- ASSIGNED TASK -
Could you print the stretch of lines below from the one with "Seléucida, Laodice, como" through the one with "(lundi ; 18h00-20h30)", exactly as they stand and without any pictures?

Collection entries
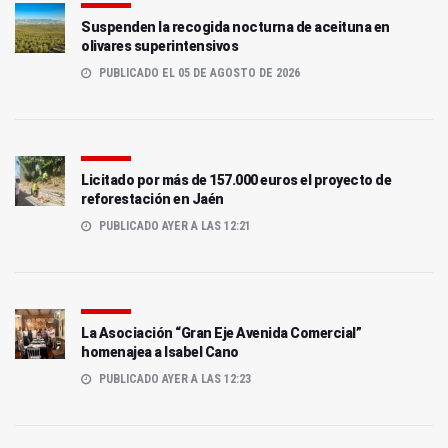
Suspenden la recogida nocturna de aceituna en
olivares superintensivos
PUBLICADO EL 05 DE AGOSTO DE 2026
Licitado por más de 157.000 euros el proyecto de
reforestación en Jaén
PUBLICADO AYER A LAS 12:21
La Asociación “Gran Eje Avenida Comercial”
homenajea a Isabel Cano
PUBLICADO AYER A LAS 12:23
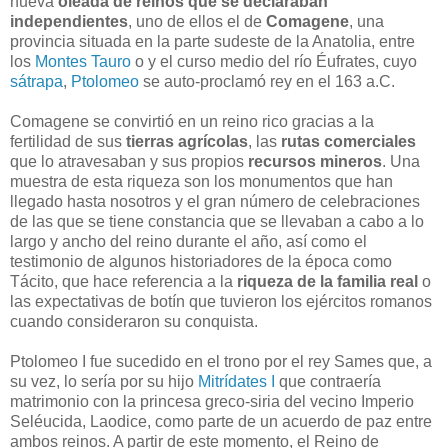
nueva
oleada de reinos que se declaraban
independientes
, uno de ellos el de
Comagene
, una
provincia situada en la parte sudeste de la Anatolia, entre
los
Montes Tauro
o y el curso medio del río Éufrates, cuyo
sátrapa
,
Ptolomeo
se auto-proclamó rey en el 163 a.C.
Comagene se convirtió en un reino rico gracias a la
fertilidad de sus
tierras agrícolas
, las
rutas comerciales
que lo atravesaban y sus propios
recursos mineros
. Una
muestra de esta riqueza son los monumentos que han
llegado hasta nosotros y el gran número de celebraciones
de las que se tiene constancia que se llevaban a cabo a lo
largo y ancho del reino durante el año, así como el
testimonio de algunos historiadores de la época como
Tácito, que hace referencia a la
riqueza de la familia real
o
las expectativas de botín que tuvieron los ejércitos romanos
cuando consideraron su conquista.
Ptolomeo I fue sucedido en el trono por el rey Sames que, a
su vez, lo sería por su hijo
Mitrídates I
que contraería
matrimonio con la princesa greco-siria del vecino Imperio
Seléucida, Laodice, como parte de un acuerdo de paz entre
ambos reinos. A partir de este momento, el Reino de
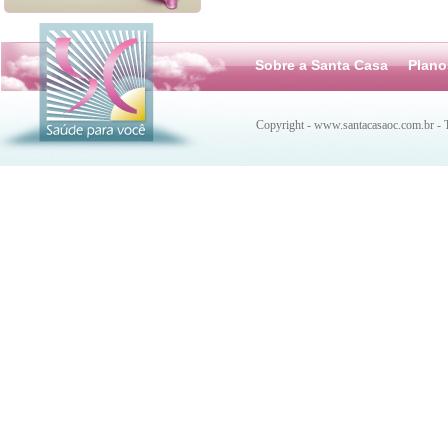
Sobre a Santa Casa
Plano
Copyright - www.santacasaoc.com.br - T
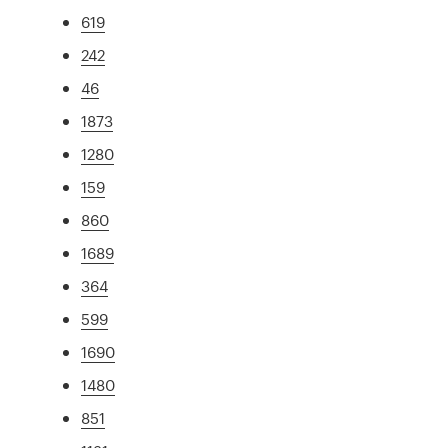
619
242
46
1873
1280
159
860
1689
364
599
1690
1480
851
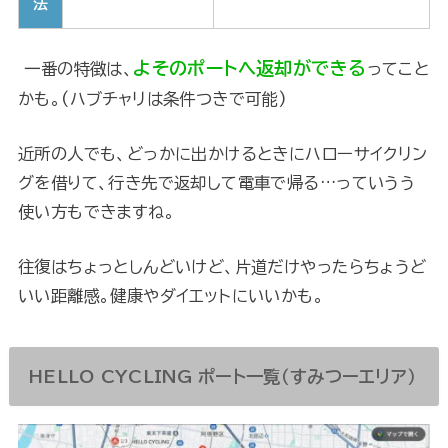
法
よそのポートへ返却ができる
一番の特徴は、
ってこと
かも。(ハブチャリは条件つきで可能)
近所の人でも、どっかに出かけるときにハローサイクリン
グを借りて、行き先で返却して電車で帰る…っていうう
使い方もできますね。
往復はちょっとしんどいけど、片道だけやったらちょうど
いい距離感。健康やダイエットにいいかも。
HELLO CYCLING ポート一覧（すみつーエリア）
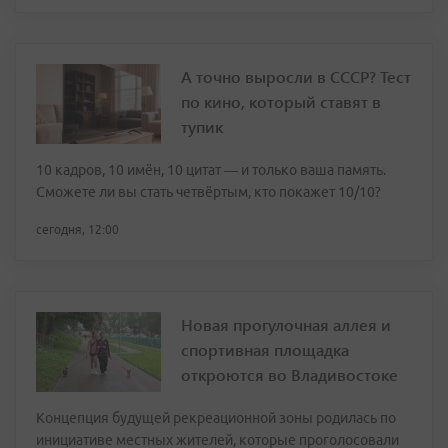
А точно выросли в СССР? Тест
по кино, который ставят в
тупик
10 кадров, 10 имён, 10 цитат — и только ваша память.
Сможете ли вы стать четвёртым, кто покажет 10/10?
сегодня, 12:00
Новая прогулочная аллея и
спортивная площадка
откроются во Владивостоке
Концепция будущей рекреационной зоны родилась по
инициативе местных жителей, которые проголосовали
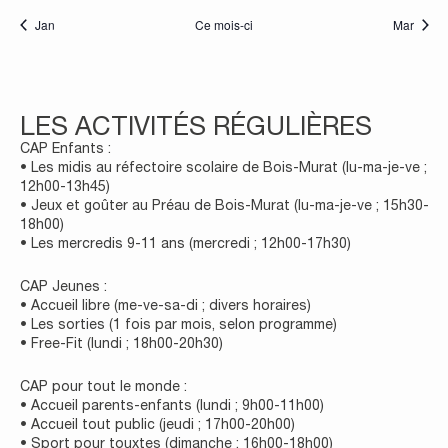
Jan
Ce mois-ci
Mar
LES ACTIVITÉS RÉGULIÈRES
CAP Enfants :
• Les midis au réfectoire scolaire de Bois-Murat (lu-ma-je-ve ;
12h00-13h45)
• Jeux et goûter au Préau de Bois-Murat (lu-ma-je-ve ; 15h30-
18h00)
• Les mercredis 9-11 ans (mercredi ; 12h00-17h30)
CAP Jeunes :
• Accueil libre (me-ve-sa-di ; divers horaires)
• Les sorties (1 fois par mois, selon programme)
• Free-Fit (lundi ; 18h00-20h30)
CAP pour tout le monde :
• Accueil parents-enfants (lundi ; 9h00-11h00)
• Accueil tout public (jeudi ; 17h00-20h00)
• Sport pour touxtes (dimanche ; 16h00-18h00)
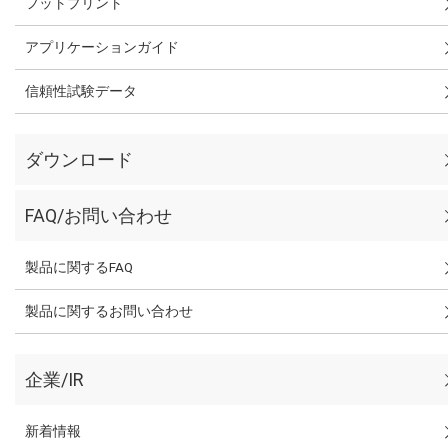
フットプリント
アプリケーションガイド
信頼性試験データ
ダウンロード
FAQ/お問い合わせ
製品に関するFAQ
製品に関するお問い合わせ
企業/IR
新着情報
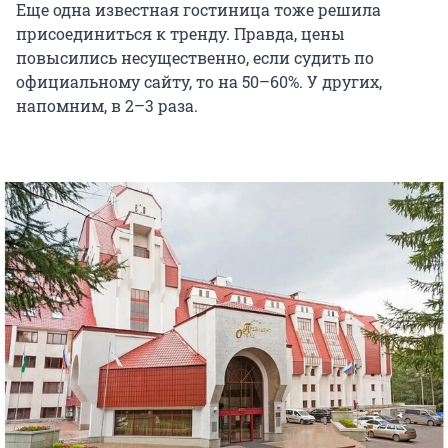
Еще одна известная гостиница тоже решила
присоединиться к тренду. Правда, цены
повысились несущественно, если судить по
официальному сайту, то на 50–60%. У других,
напомним, в 2–3 раза.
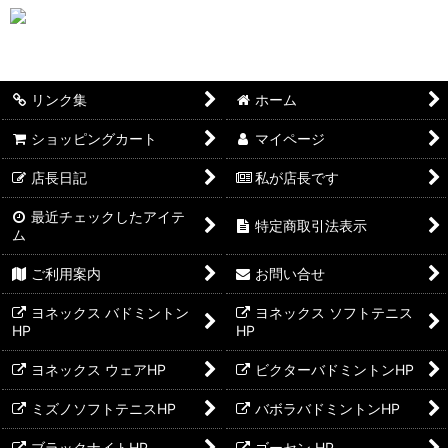
リンク集
ホーム
ショッピングカート
マイページ
店長日記
私が店長です
最近チェックしたアイテ
特定商取引法表示
ム
ご利用案内
お問い合せ
ヨネックス バドミントン
ヨネックス ソフトテニス
HP
HP
ヨネックス ウェアHP
ビクターバドミントンHP
ミズノソフトテニスHP
バボラバドミントンHP
ブラックナイトHP
ゴーセン HP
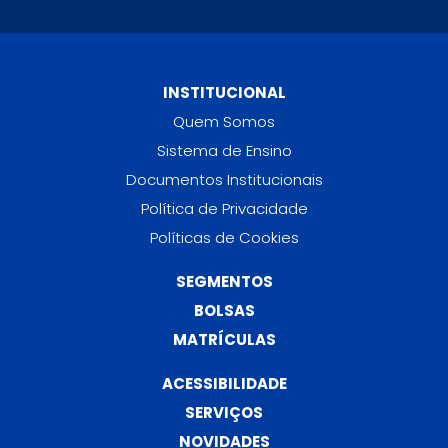
INSTITUCIONAL
Quem Somos
Sistema de Ensino
Documentos Institucionais
Política de Privacidade
Políticas de Cookies
SEGMENTOS
BOLSAS
MATRÍCULAS
ACESSIBILIDADE
SERVIÇOS
NOVIDADES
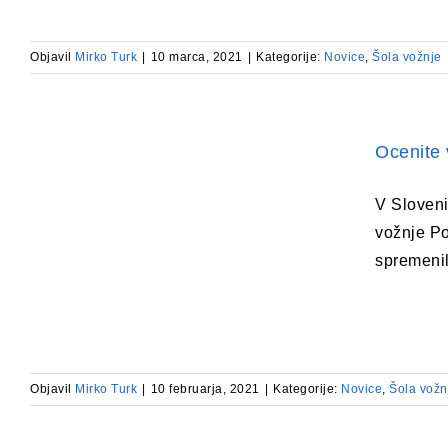
Objavil
Mirko Turk
|
10 marca, 2021
|
Kategorije:
Novice
,
Šola vožnje
Ocenite 
V Sloveni
vožnje Poz
spremenil
Objavil
Mirko Turk
|
10 februarja, 2021
|
Kategorije:
Novice
,
Šola vožn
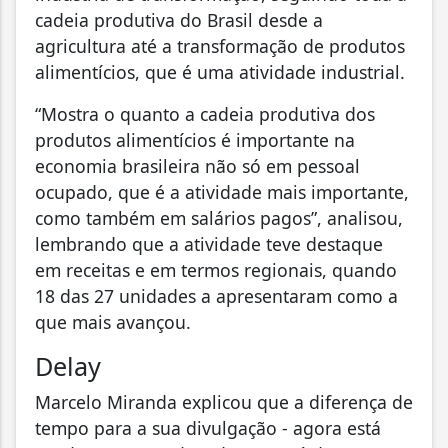
cadeia produtiva do Brasil desde a
agricultura até a transformação de produtos
alimentícios, que é uma atividade industrial.
“Mostra o quanto a cadeia produtiva dos
produtos alimentícios é importante na
economia brasileira não só em pessoal
ocupado, que é a atividade mais importante,
como também em salários pagos”, analisou,
lembrando que a atividade teve destaque
em receitas e em termos regionais, quando
18 das 27 unidades a apresentaram como a
que mais avançou.
Delay
Marcelo Miranda explicou que a diferença de
tempo para a sua divulgação - agora está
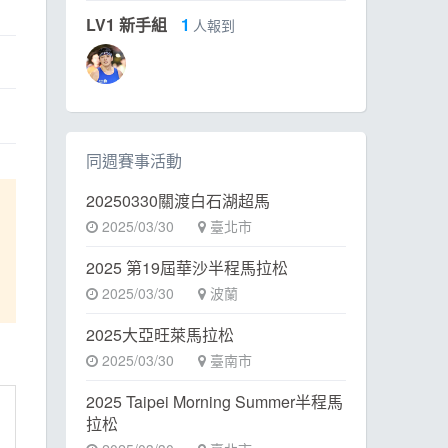
LV1 新手組
1
人報到
同週賽事活動
20250330關渡白石湖超馬
2025/03/30
臺北市
2025 第19屆華沙半程馬拉松
2025/03/30
波蘭
2025大亞旺萊馬拉松
2025/03/30
臺南市
2025 Taipei Morning Summer半程馬
拉松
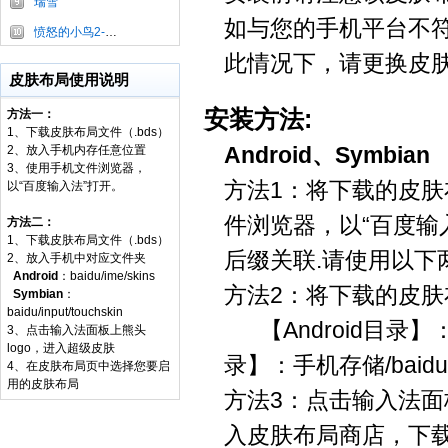
瑞雪
如与您的手机平台不
愤怒的小鸟2-蓝弟弟
此情况下，请更换皮
皮肤布局使用说明
安装方法:
方法一：
1、下载皮肤布局文件（.bds）
Android、Symbian
2、放入手机内存任意位置
3、使用手机文件浏览器，
方法1：将下载的皮肤
以“百度输入法”打开。
件浏览器，以“百度输入
方法二：
1、下载皮肤布局文件（.bds）
后缀关联.请使用以下
2、放入手机中对应文件夹
Android
：baidu/ime/skins
方法2：将下载的皮肤
Symbian
：
baidu/input/touchskin
【Android目录】：sdca
3、点击输入法面板上熊头
logo，进入超级皮肤
录】：手机存储/baidu/in
4、在皮肤布局页中选择您要启
用的皮肤布局
方法3：点击输入法面
入皮肤布局商店，下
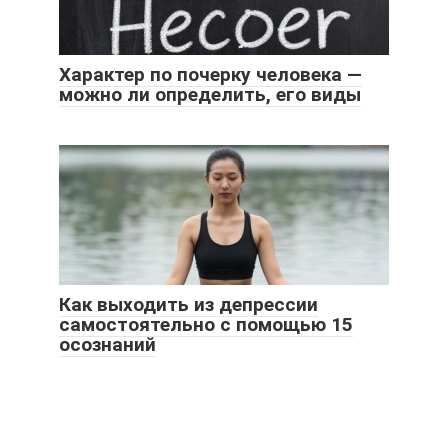
Характер по почерку человека —
можно ли определить, его виды
Как выходить из депрессии
самостоятельно с помощью 15
осознаний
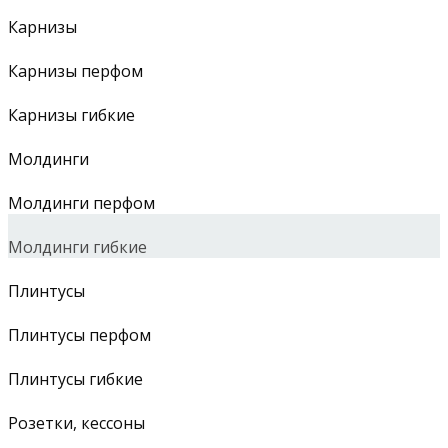
Карнизы
Карнизы перфом
Карнизы гибкие
Молдинги
Молдинги перфом
Молдинги гибкие
Плинтусы
Плинтусы перфом
Плинтусы гибкие
Розетки, кессоны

- ANSWER TO THIS EXERCISE -
Seléucida, Laodice, como parte de un acuerdo de paz entre
ambos reinos. A partir de este momento, el Reino de
Sobre a Santa Casa
Plano
Copyright - www.santacasaoc.com.br - T
619
242
46
1873
1280
159
860
1689
364
599
1690
1480
851
法
よそのポートへ返却ができる
一番の特徴は、
ってこと
かも。(ハブチャリは条件つきで可能)
近所の人でも、どっかに出かけるときにハローサイクリン
グを借りて、行き先で返却して電車で帰る…っていうう
使い方もできますね。
往復はちょっとしんどいけど、片道だけやったらちょうど
いい距離感。健康やダイエットにいいかも。
HELLO CYCLING ポート一覧（すみつーエリア）
А точно выросли в СССР? Тест
по кино, который ставят в
тупик
10 кадров, 10 имён, 10 цитат — и только ваша память.
Сможете ли вы стать четвёртым, кто покажет 10/10?
сегодня, 12:00
Новая прогулочная аллея и
спортивная площадка
откроются во Владивостоке
Концепция будущей рекреационной зоны родилась по
инициативе местных жителей, которые проголосовали
Jan
Ce mois-ci
Mar
LES ACTIVITÉS RÉGULIÈRES
CAP Enfants :
• Les midis au réfectoire scolaire de Bois-Murat (lu-ma-je-ve ;
12h00-13h45)
• Jeux et goûter au Préau de Bois-Murat (lu-ma-je-ve ; 15h30-
18h00)
• Les mercredis 9-11 ans (mercredi ; 12h00-17h30)
CAP Jeunes :
• Accueil libre (me-ve-sa-di ; divers horaires)
• Les sorties (1 fois par mois, selon programme)
• Free-Fit (lundi ; 18h00-20h30)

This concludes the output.